▸ **Task to carry out**
Two lines mark the range in the entries below: the one holding "8 (977) 368-71-07" and the one holding "Zwecke und Rechtsgrundlagen der". Set down those two and all lines between them, exactly.

[Data extracted from a collection]
Start of Block
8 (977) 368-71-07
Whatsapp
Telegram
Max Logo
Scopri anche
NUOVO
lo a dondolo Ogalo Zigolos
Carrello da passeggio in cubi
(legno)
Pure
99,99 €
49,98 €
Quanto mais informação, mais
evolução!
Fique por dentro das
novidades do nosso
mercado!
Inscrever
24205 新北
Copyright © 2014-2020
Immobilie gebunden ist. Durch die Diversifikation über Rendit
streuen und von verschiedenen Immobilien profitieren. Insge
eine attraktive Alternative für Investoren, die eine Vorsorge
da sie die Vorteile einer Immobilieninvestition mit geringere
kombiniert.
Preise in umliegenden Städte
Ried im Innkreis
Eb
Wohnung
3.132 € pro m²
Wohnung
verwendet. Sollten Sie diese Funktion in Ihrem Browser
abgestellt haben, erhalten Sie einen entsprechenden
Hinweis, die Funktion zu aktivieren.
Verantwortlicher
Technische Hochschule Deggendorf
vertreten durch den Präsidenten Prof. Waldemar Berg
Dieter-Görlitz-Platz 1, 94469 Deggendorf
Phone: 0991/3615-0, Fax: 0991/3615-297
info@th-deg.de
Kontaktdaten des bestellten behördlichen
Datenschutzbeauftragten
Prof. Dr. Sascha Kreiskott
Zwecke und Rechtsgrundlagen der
End of Block
Start of Block
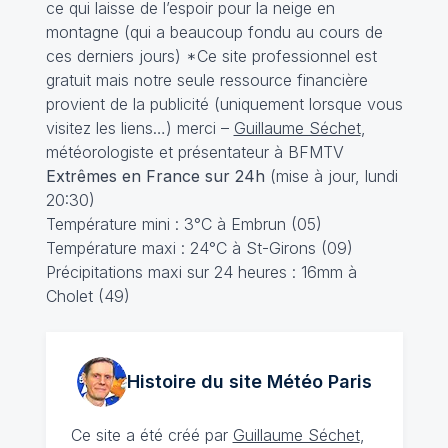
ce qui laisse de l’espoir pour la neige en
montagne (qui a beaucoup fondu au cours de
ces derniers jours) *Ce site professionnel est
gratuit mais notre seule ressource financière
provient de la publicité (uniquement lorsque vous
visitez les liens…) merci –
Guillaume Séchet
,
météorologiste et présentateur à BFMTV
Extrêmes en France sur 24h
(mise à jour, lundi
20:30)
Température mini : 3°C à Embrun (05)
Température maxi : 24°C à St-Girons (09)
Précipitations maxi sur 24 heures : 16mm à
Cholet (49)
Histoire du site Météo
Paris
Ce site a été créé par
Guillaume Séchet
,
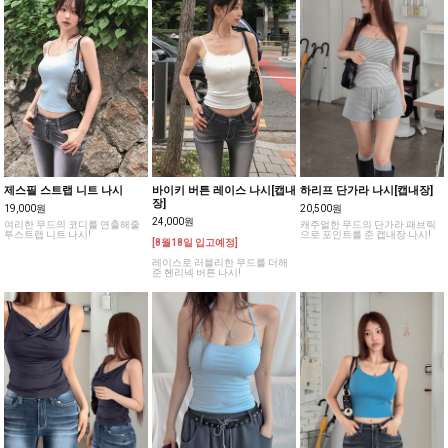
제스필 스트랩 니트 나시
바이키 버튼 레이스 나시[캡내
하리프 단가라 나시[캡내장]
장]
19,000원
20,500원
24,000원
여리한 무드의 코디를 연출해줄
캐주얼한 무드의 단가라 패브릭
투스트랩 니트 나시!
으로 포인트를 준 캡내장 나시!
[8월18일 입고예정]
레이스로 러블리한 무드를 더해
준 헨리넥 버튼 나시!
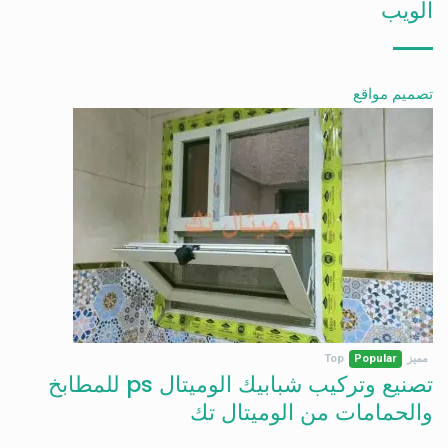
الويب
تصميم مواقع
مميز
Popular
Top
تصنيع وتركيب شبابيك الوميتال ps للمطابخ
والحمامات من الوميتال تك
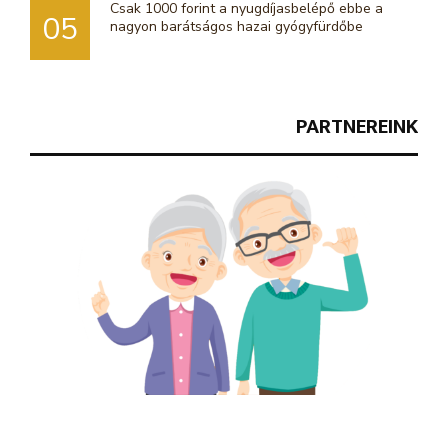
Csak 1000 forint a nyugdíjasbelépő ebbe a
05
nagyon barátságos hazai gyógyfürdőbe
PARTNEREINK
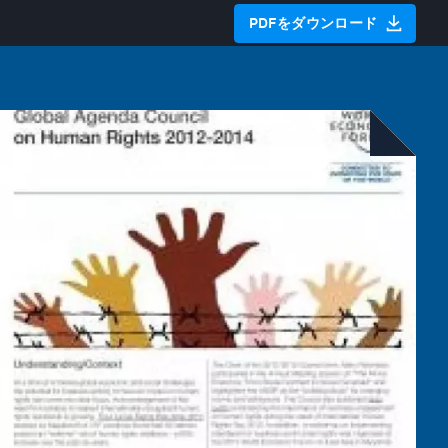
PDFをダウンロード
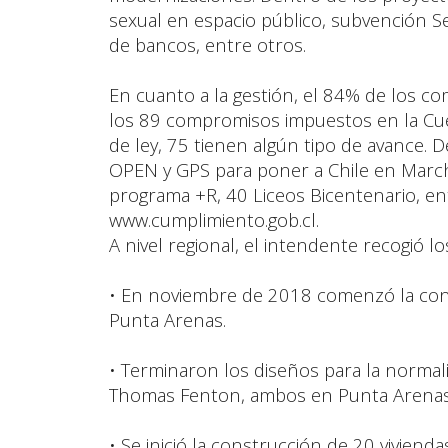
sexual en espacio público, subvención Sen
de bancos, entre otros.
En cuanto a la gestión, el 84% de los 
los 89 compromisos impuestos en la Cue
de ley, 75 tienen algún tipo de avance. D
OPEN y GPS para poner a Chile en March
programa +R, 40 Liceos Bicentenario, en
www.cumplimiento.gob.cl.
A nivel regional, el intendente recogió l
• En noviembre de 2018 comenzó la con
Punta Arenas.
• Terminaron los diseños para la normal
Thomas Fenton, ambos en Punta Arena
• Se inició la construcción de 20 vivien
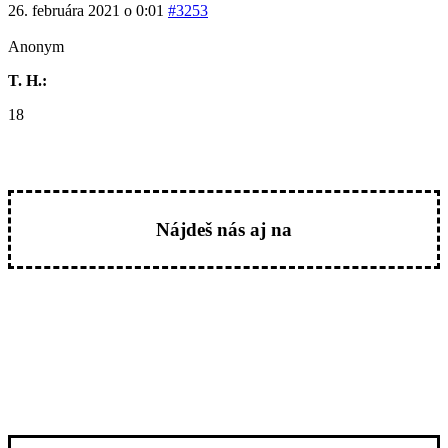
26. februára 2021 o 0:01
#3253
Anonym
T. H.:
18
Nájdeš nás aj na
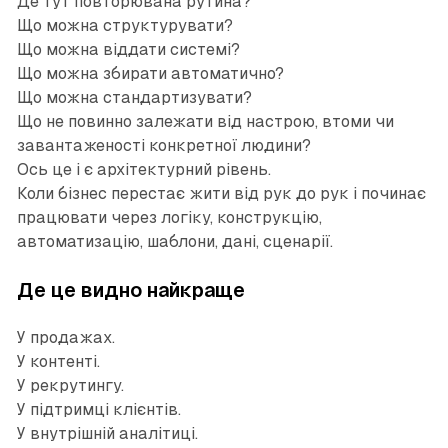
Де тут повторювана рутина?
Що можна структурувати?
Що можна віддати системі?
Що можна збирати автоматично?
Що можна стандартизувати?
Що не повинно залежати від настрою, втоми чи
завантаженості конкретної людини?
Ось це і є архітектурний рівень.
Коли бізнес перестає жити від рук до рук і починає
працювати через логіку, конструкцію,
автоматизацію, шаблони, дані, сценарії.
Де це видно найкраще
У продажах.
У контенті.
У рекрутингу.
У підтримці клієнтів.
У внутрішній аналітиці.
End of Block
▸ **Response for this exercise**
8 (977) 368-71-07
Whatsapp
Telegram
Max Logo
Scopri anche
NUOVO
lo a dondolo Ogalo Zigolos
Carrello da passeggio in cubi
(legno)
Pure
99,99 €
49,98 €
Quanto mais informação, mais
evolução!
Fique por dentro das
novidades do nosso
mercado!
Inscrever
24205 新北
Copyright © 2014-2020
Immobilie gebunden ist. Durch die Diversifikation über Rendit
streuen und von verschiedenen Immobilien profitieren. Insge
eine attraktive Alternative für Investoren, die eine Vorsorge
da sie die Vorteile einer Immobilieninvestition mit geringere
kombiniert.
Preise in umliegenden Städte
Ried im Innkreis
Eb
Wohnung
3.132 € pro m²
Wohnung
verwendet. Sollten Sie diese Funktion in Ihrem Browser
abgestellt haben, erhalten Sie einen entsprechenden
Hinweis, die Funktion zu aktivieren.
Verantwortlicher
Technische Hochschule Deggendorf
vertreten durch den Präsidenten Prof. Waldemar Berg
Dieter-Görlitz-Platz 1, 94469 Deggendorf
Phone: 0991/3615-0, Fax: 0991/3615-297
info@th-deg.de
Kontaktdaten des bestellten behördlichen
Datenschutzbeauftragten
Prof. Dr. Sascha Kreiskott
Zwecke und Rechtsgrundlagen der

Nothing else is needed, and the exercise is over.